**What is required**
Only the number is wanted: how many lines of these entries contain the word "down"?

**Given data**
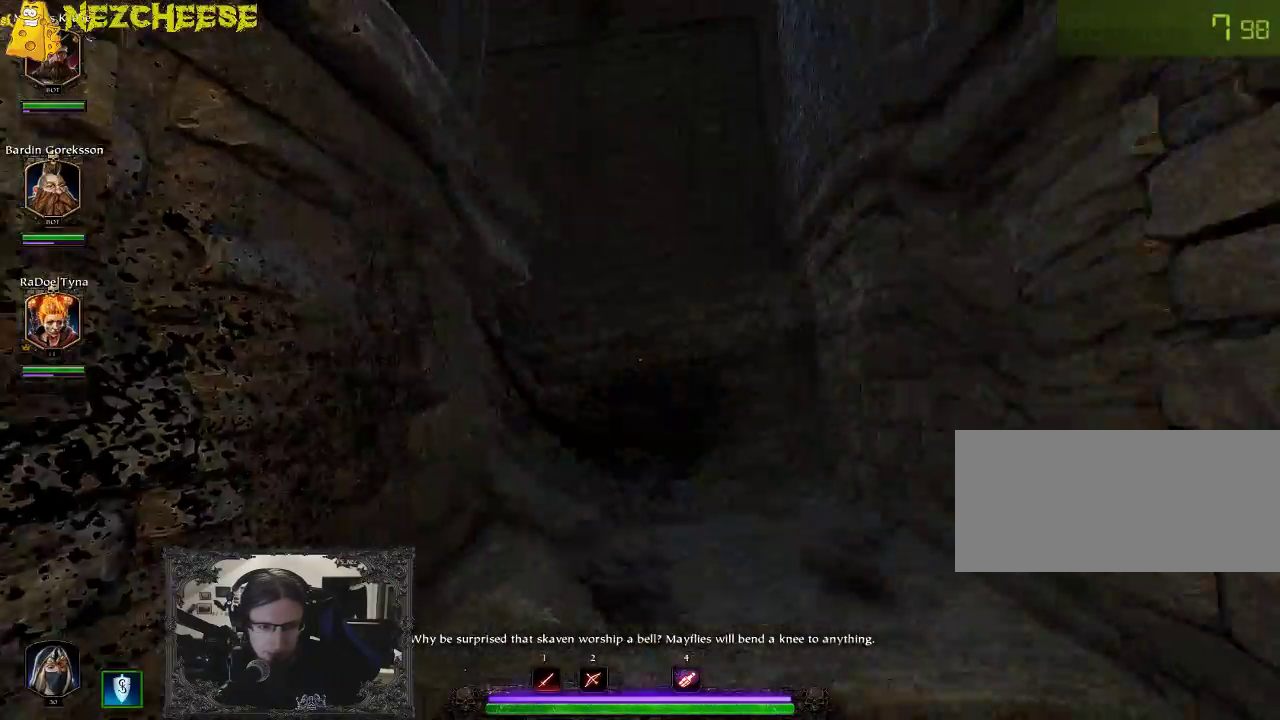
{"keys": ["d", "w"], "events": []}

* * *

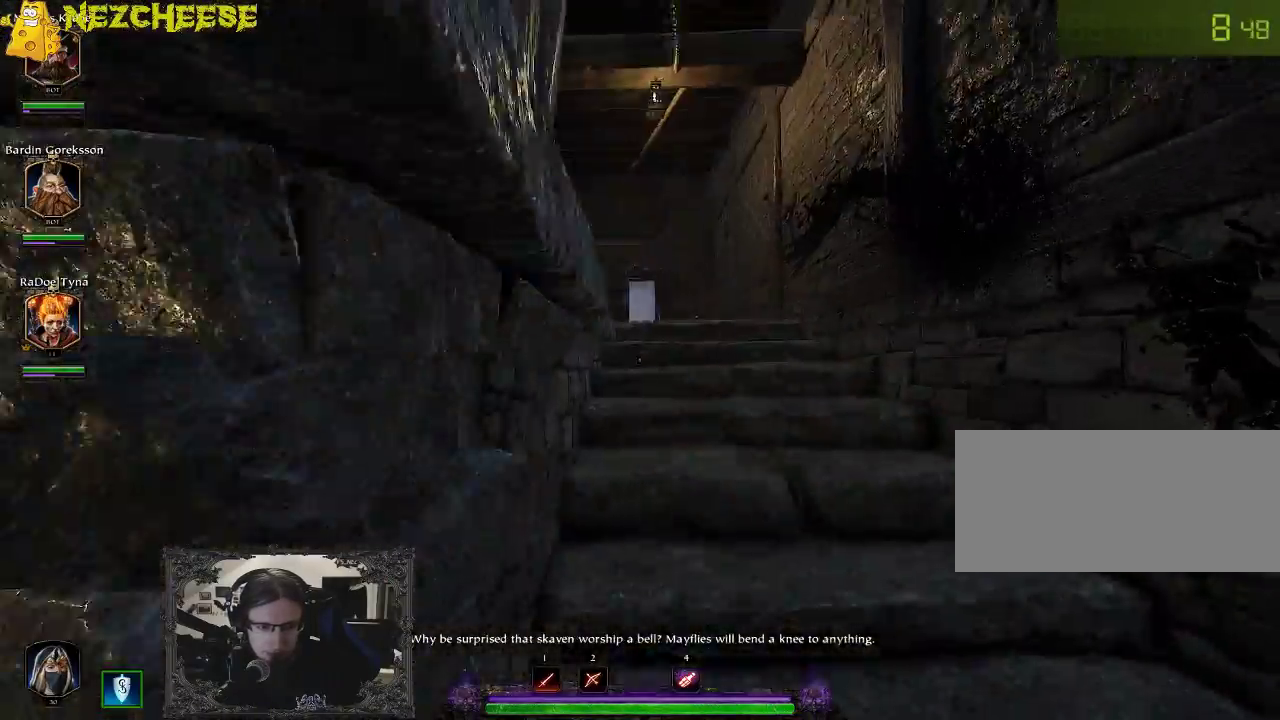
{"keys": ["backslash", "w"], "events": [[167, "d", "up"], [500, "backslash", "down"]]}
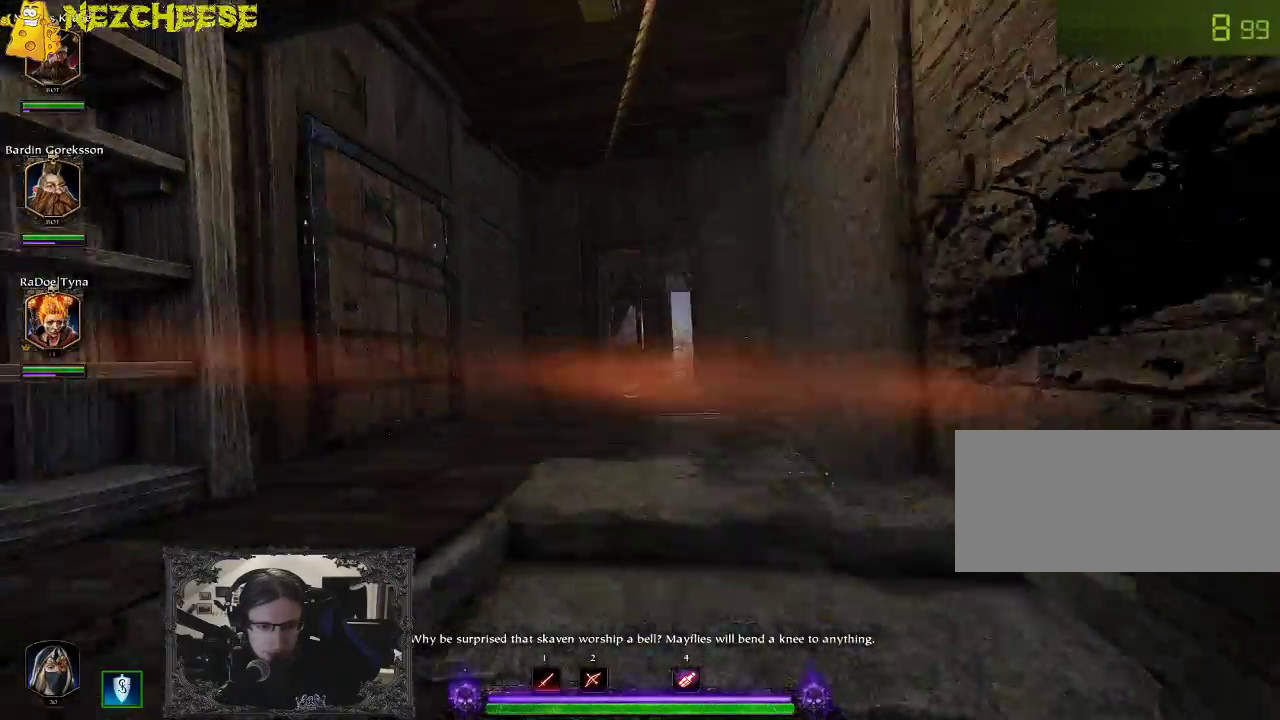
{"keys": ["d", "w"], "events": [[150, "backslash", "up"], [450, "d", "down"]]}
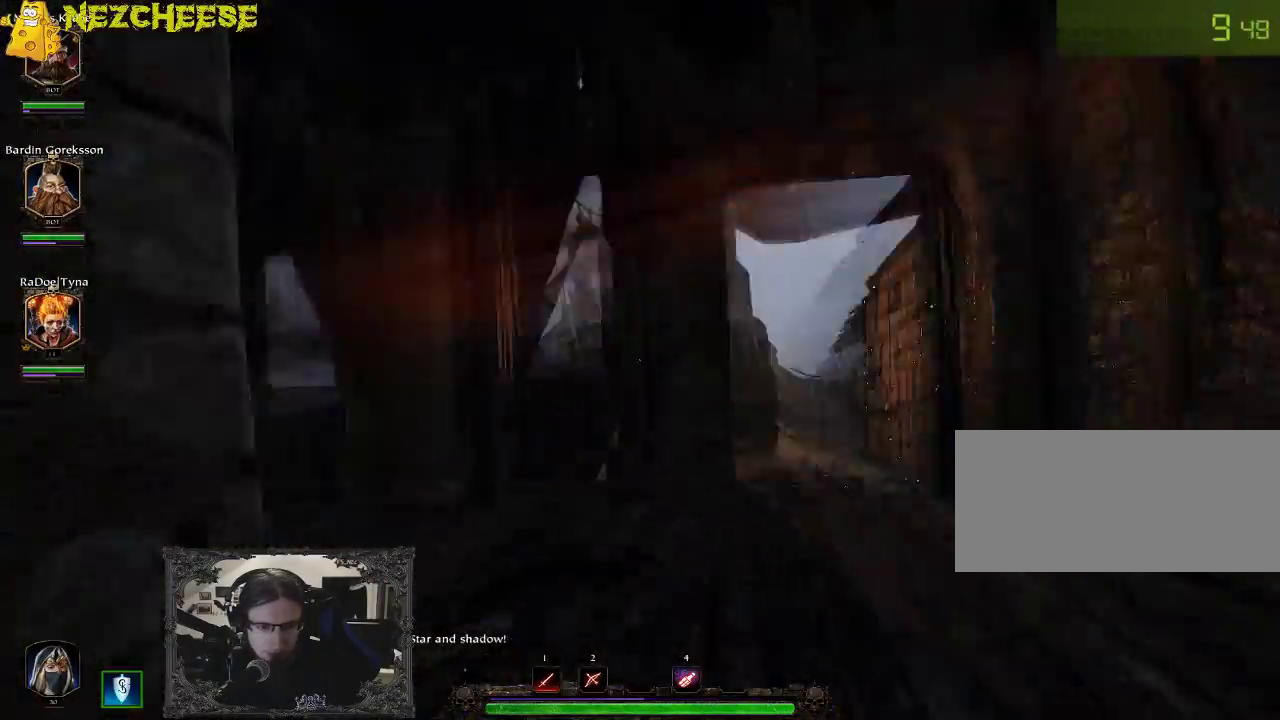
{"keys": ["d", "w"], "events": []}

**Solution below**
2